(Stored data entries)
┄┄┄┄┄┄┄┄┄┄┄┄┄┄┄┄┄┄┄┄
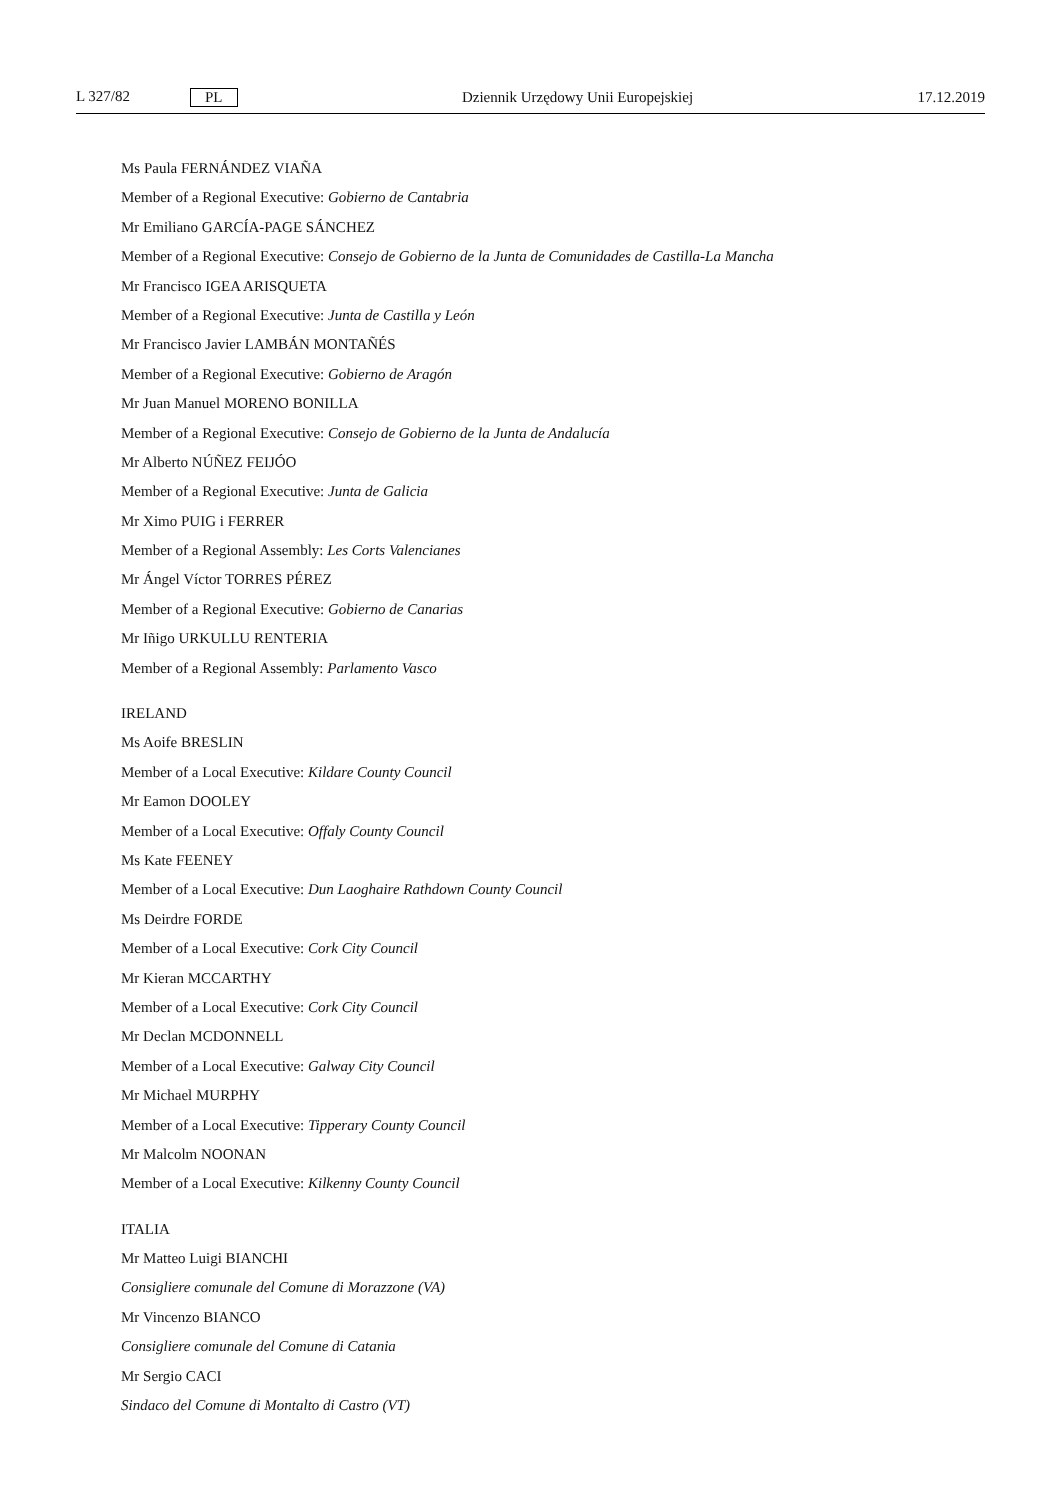L 327/82 PL
Dziennik Urzędowy Unii Europejskiej 17.12.2019
Ms Paula FERNÁNDEZ VIAÑA
Member of a Regional Executive: Gobierno de Cantabria
Mr Emiliano GARCÍA-PAGE SÁNCHEZ
Member of a Regional Executive: Consejo de Gobierno de la Junta de Comunidades de Castilla-La Mancha
Mr Francisco IGEA ARISQUETA
Member of a Regional Executive: Junta de Castilla y León
Mr Francisco Javier LAMBÁN MONTAÑÉS
Member of a Regional Executive: Gobierno de Aragón
Mr Juan Manuel MORENO BONILLA
Member of a Regional Executive: Consejo de Gobierno de la Junta de Andalucía
Mr Alberto NÚÑEZ FEIJÓO
Member of a Regional Executive: Junta de Galicia
Mr Ximo PUIG i FERRER
Member of a Regional Assembly: Les Corts Valencianes
Mr Ángel Víctor TORRES PÉREZ
Member of a Regional Executive: Gobierno de Canarias
Mr Iñigo URKULLU RENTERIA
Member of a Regional Assembly: Parlamento Vasco
IRELAND
Ms Aoife BRESLIN
Member of a Local Executive: Kildare County Council
Mr Eamon DOOLEY
Member of a Local Executive: Offaly County Council
Ms Kate FEENEY
Member of a Local Executive: Dun Laoghaire Rathdown County Council
Ms Deirdre FORDE
Member of a Local Executive: Cork City Council
Mr Kieran MCCARTHY
Member of a Local Executive: Cork City Council
Mr Declan MCDONNELL
Member of a Local Executive: Galway City Council
Mr Michael MURPHY
Member of a Local Executive: Tipperary County Council
Mr Malcolm NOONAN
Member of a Local Executive: Kilkenny County Council
ITALIA
Mr Matteo Luigi BIANCHI
Consigliere comunale del Comune di Morazzone (VA)
Mr Vincenzo BIANCO
Consigliere comunale del Comune di Catania
Mr Sergio CACI
Sindaco del Comune di Montalto di Castro (VT)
┄┄┄┄┄┄┄┄┄┄┄┄┄┄┄┄┄┄┄┄
=== What the exercise asks ===
Please copy the lines above from the line with "Mr Alberto NÚÑEZ FEIJÓO" up to and including the line with "Ms Aoife BRESLIN", exactly as written and with nothing else.

=== Answer area ===
Mr Alberto NÚÑEZ FEIJÓO
Member of a Regional Executive: Junta de Galicia
Mr Ximo PUIG i FERRER
Member of a Regional Assembly: Les Corts Valencianes
Mr Ángel Víctor TORRES PÉREZ
Member of a Regional Executive: Gobierno de Canarias
Mr Iñigo URKULLU RENTERIA
Member of a Regional Assembly: Parlamento Vasco
IRELAND
Ms Aoife BRESLIN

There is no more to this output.